It was now clearly going beyond the limits of democracy, which even an election time politician couldn’t tolerate. Thus, the agents ran, few from the leader’s coterie joined them. In the melee the crusader got some slaps and bruises, which the deft politician minimised lest he might lose even a single vote. After all, aren’t there so many other occasions to settle scores. And moreover, a single slap on the cheek of a good human being is million times insulting than a thorough fist-work battering and bruising the whole body of a bad one. Also, isn’t it a fact that politicians temporarily leave their adversaries with mountains of interest to be taken at an appropriate-–politically unharming-–time in the future. So, in order to enable the voting crowd forget even the tit-bits of this trivially untoward incident, the cavalcade sped away from the scene to reach some other village.
A lampoon group, brick by brick synonymous with the devil, enjoyed the teacher’s humiliation to the farthest fringe of its evil jestery. Its components were the main protagonists of the chaos which was ever rearing its ugly head during the Ramleela.
The joking sense arose in the Sadhu as well. Poor teacher had stopped, his humiliated face incurring a halo of defeat. It looked as if his energy of rebellion was transformed into the defaming laughter from the crowd.
“Poor man he was preaching like Mahatma Gandhi,” the monk charred the teacher’s remaining honour by this repulsive murmur. “See what he gets in return. Some bruises like Gandhi used to get,” he mused to a bystander who nodded heavily, happy that the old foe as well as some distant incarnation of his legacy had been battered and bruised in the same totem.
“Preaching is only for the sadhus!” he declared nosily, which wasn’t heard specifically by any ear in the commotion.
Another political vehicle stopped. Once again a politician got down. The monk was standing by an agents’ booth whose decoration had lots of colours from his robe, the flag on his hut and the placards all over the politician’s vehicle. Ram Ratan, his apparel and attire shining like the armour of his faith, straightway headed to boost the morale of his people. There was a sudden spurt in his politico-religious enthusiasm, as he saw the majestic medallion of his party’s honour book standing by his supporters. For a few moments the ascetic seemed to him just a mendicant-mannequin employed as a living cutout of their ideology. But as he approached near, the religioner’s genuine credo struck his myth believing political-modernism.
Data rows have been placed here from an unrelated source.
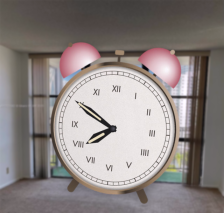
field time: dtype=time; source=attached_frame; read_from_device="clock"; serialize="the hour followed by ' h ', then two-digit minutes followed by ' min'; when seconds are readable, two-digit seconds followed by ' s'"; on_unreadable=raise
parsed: 7 h 50 min
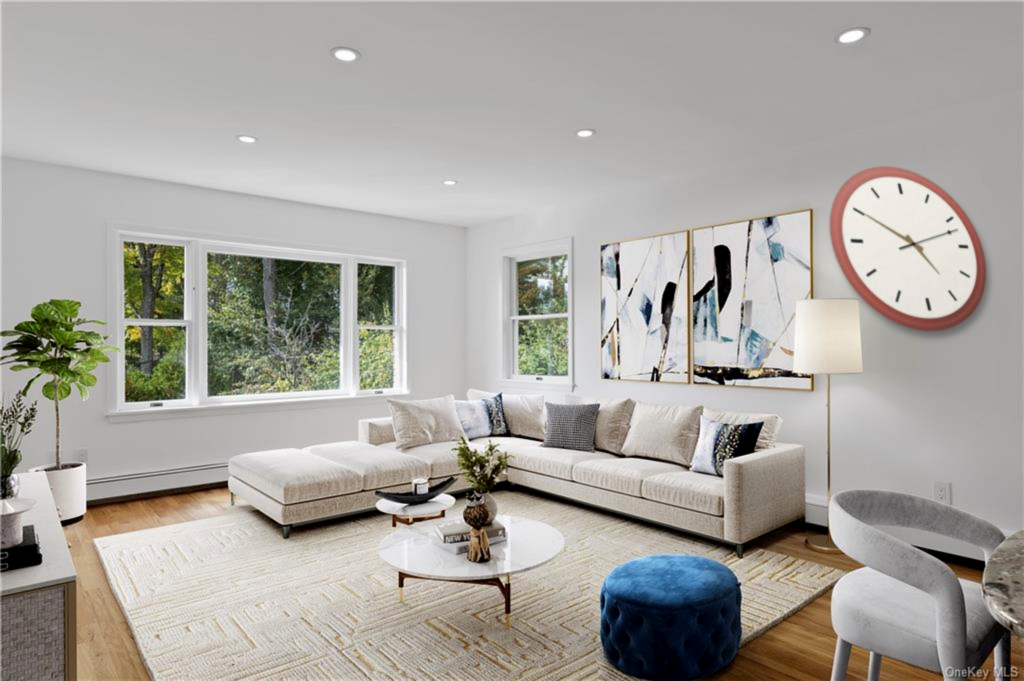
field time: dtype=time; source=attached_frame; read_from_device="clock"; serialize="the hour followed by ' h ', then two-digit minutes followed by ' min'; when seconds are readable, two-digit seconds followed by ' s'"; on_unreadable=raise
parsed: 4 h 50 min 12 s
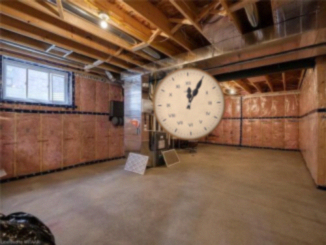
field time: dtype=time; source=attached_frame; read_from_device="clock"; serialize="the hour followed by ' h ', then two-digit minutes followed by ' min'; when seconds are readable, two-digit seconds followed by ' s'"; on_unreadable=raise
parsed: 12 h 05 min
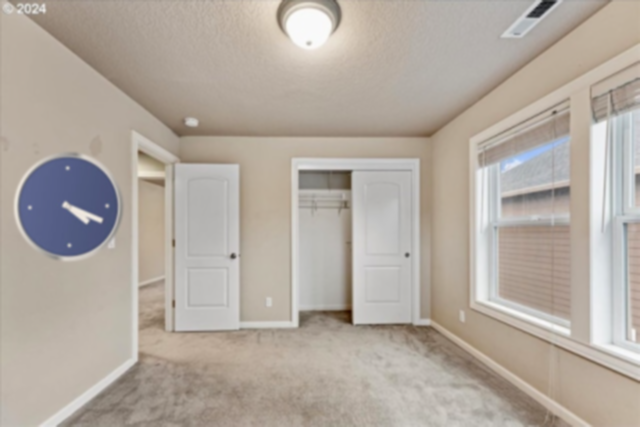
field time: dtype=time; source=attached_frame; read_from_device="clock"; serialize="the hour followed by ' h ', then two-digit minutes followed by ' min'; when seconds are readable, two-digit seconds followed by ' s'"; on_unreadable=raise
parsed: 4 h 19 min
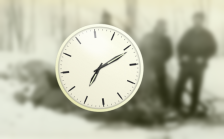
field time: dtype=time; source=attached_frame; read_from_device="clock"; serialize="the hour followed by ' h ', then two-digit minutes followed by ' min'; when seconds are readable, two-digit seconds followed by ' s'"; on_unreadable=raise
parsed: 7 h 11 min
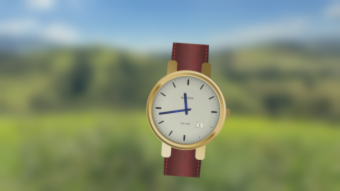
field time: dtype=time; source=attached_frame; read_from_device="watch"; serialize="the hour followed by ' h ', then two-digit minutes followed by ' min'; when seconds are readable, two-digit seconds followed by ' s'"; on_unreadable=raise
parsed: 11 h 43 min
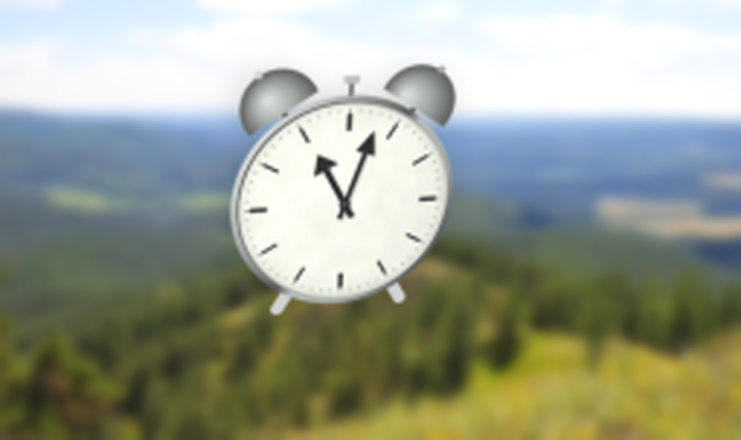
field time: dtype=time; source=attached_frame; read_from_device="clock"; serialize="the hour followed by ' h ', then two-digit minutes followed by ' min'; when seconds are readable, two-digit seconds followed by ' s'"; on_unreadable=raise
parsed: 11 h 03 min
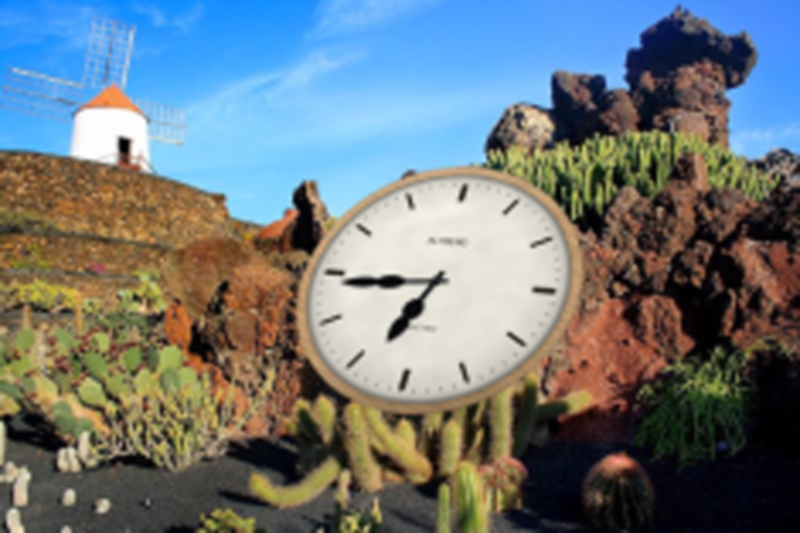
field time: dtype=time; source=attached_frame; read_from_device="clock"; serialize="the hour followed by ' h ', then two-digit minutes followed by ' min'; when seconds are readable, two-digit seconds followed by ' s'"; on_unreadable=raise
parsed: 6 h 44 min
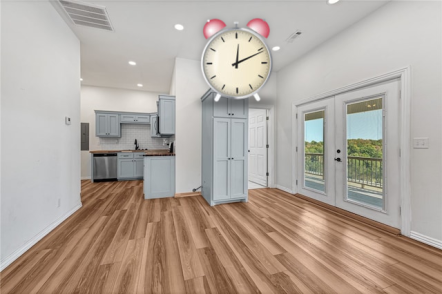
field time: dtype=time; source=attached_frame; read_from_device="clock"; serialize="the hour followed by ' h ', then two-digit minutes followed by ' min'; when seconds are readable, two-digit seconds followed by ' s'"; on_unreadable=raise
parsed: 12 h 11 min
The pale-faced politician got a rush of blood to his mask. His narrow, light eyes abandoned their inhibitions. Long and thin neck now seemed ready to bear the burden of religion, nation and its masses. His sharp nose and finely, firmly set chin looked more attractive now. He was heavily garlanded. Unburdening himself of a few strings of flowers he put them reverentially around the religioner’s neck.
Sadhu maharaj be the immortal one! Bless me with victory, maharaj,” without any inhibitions the gracious politician bent down to touch his feet, but in the process almost hit against the ascetic’s wood.
The monk wasn’t quite prepared for such a high profile devotee, so he almost stumbled over the prostrating politician.
“God bless you with a pealing victory!” the ritualist managed a blessing, his ears eavesdropping on some hope buried deep inside this figure swathed in costly khadi clothes.
A few minutes later he was proudly sitting on a chair. Expeditiously the politician ordered tea for the scion of their ideology’s substratum. With the political tapestry over his reliquary, the monk sat puffed up like a balloon holding on to the maximum air inside. In between his humble affirmatives to the politician’s flippant tongue, he stole tiny glances at the women group’s festively bestirred steps to the polling booths. Piggybacked on the company of the politician his hopes soared very high, as he got nimble thoughts about how all of them will prostrate before him for favours, for magic, for healing powers, all of which will be taken by the villagers in the same way like they easily wear the politics and its promises on their sleeves. There across the pond his flag of asceticism was fluttering more vigorously now.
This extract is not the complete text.